A Land of Disenchantment, still

Filed under: News Shorts, Sense of place, Western Culture — Jodi Peterson at 5:17 pm on Wednesday, April 2, 2008
Jodi Peterson

Jodi Peterson

Associate Editor

Northern New Mexico is rich with tradition and beauty — pinon nut gathering, pilgrimages to a church known for its healing powers, dramatic landscapes captured on canvas by Georgia O’Keeffe. But another, darker tradition scars the lives of its residents — heroin addiction, at a rate four times the national average.

The New York Times just ran a story examining this drug plague. The article quotes Angela Garcia, an anthropologist who in 2006 wrote a deeply personal story for HCN about the same topic (”Land of Disenchantment” won that year’s Nancy Dickerson Whitehead Award for reporting on drug and alcohol use). Angela described the messy and painful lives of addicts and their needless deaths from overdoses, and traces the drug use to a profound sense of loss among the Hispanic people of the region, whose families were pushed off their historical land grant properties more than a century ago:

Today, the Valley’s residents, many of whom are land-grant “heirs,” complain that their land was flat-out stolen. Decades-long battles to reclaim that land are still tied up in the courts. (Of course, these lands were also stolen from Native Americans by Spanish conquerors. And the Pueblo tribes in the Española Valley suffer a similar rate of addiction.)

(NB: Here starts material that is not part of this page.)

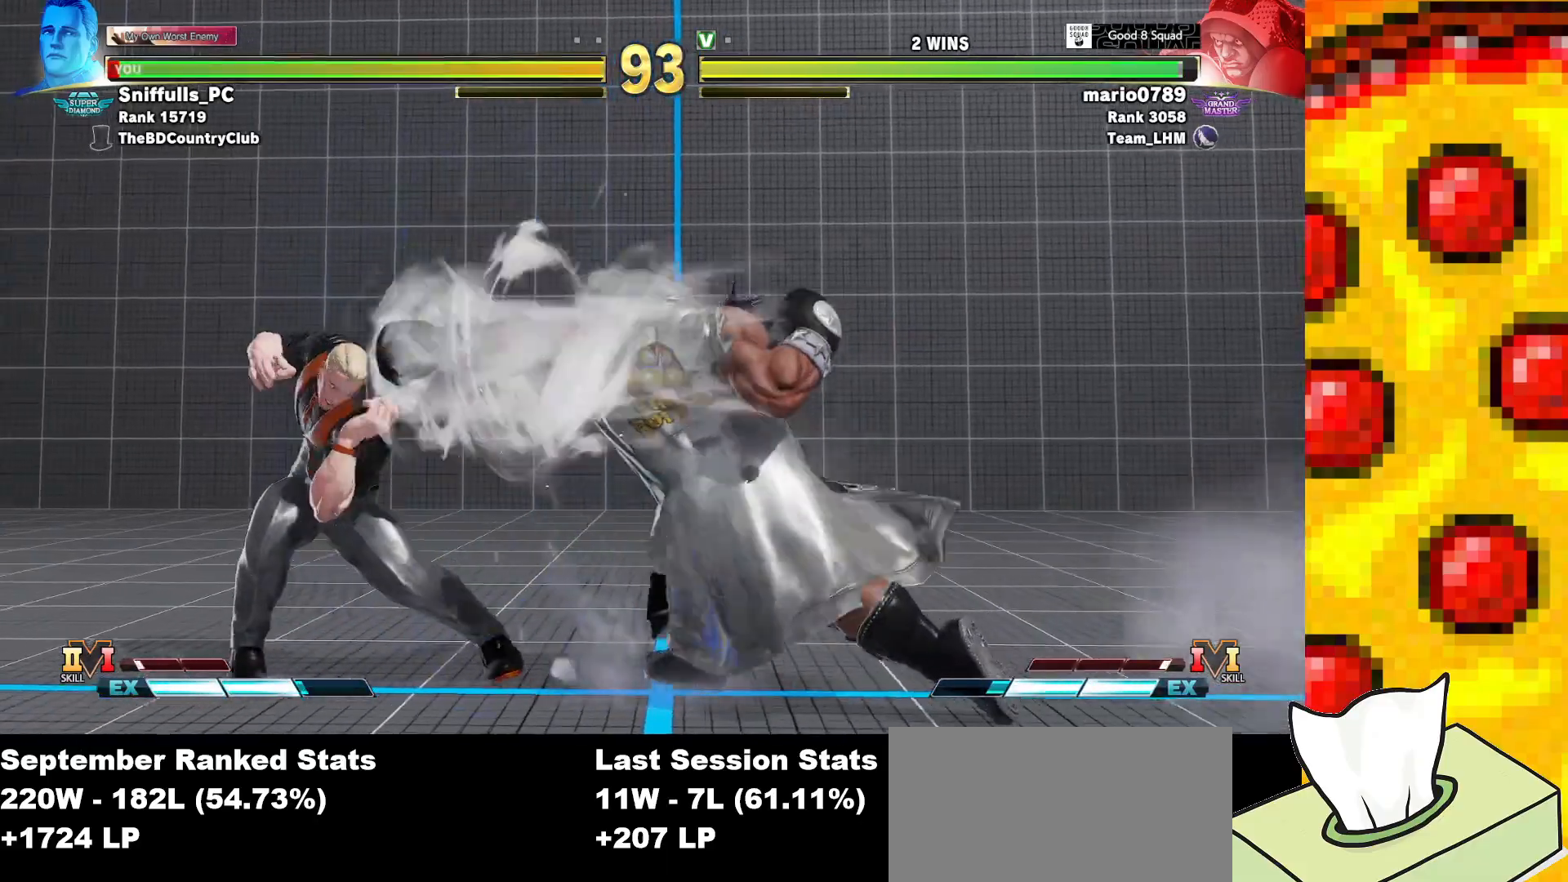
{"buttons": [], "events": [[17, "DPAD_LEFT", "up"], [217, "CIRCLE", "down"], [433, "CIRCLE", "up"]]}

The cruel irony is that the land that was “lost” is still there. Every Hispano can see it. It is upon the land grants that Los Alamos is built, that developers build adobe chalets for the upper middle class. And this is the land that is endlessly subdivided for mobile homes, the only “affordable housing” for the working poor in northern New Mexico today.

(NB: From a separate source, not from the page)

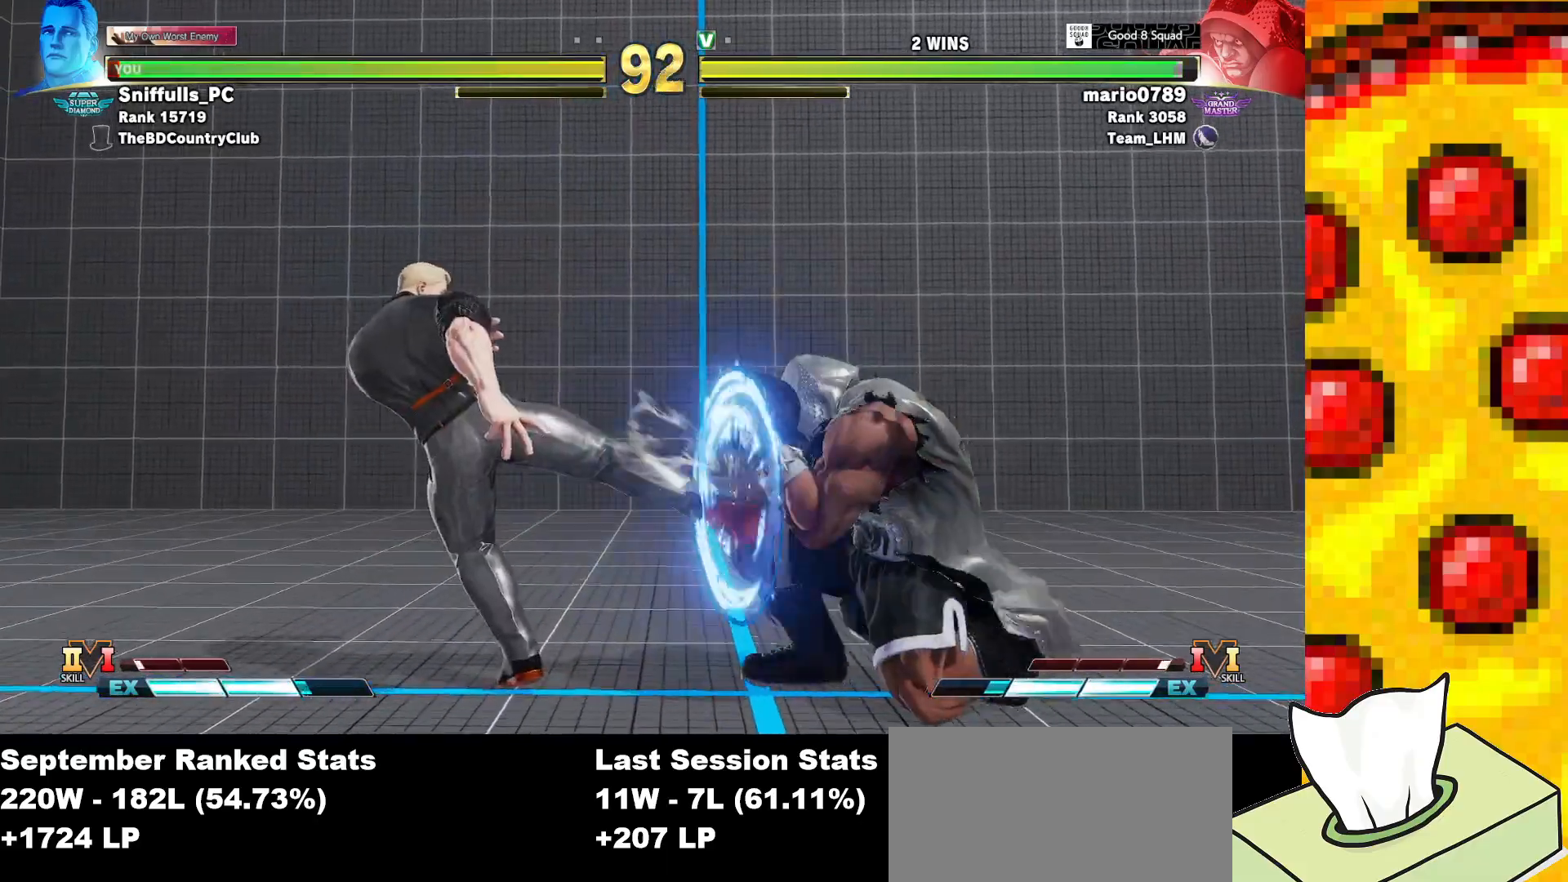
{"buttons": ["DPAD_RIGHT"], "events": [[67, "DPAD_LEFT", "down"], [350, "DPAD_LEFT", "up"], [400, "DPAD_RIGHT", "down"]]}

We’re glad that another paper is calling national attention to this sad epidemic and the injustice that feeds it.

1 Comment »

Comment by Chris

April 6, 2008 @ 8:00 pm

Now it all makes sense! I had always thought that the reason I was singled out for name calling and fights in the schoolyard of Enos Garcia middle school was because I was a white kid in a primarily hispanic school, an outsider who made for an easy target. Now I can see that the cries of “gringo” and “honkey” along with the constant fights were just juvenile expression of the “profound sense of loss” they all felt.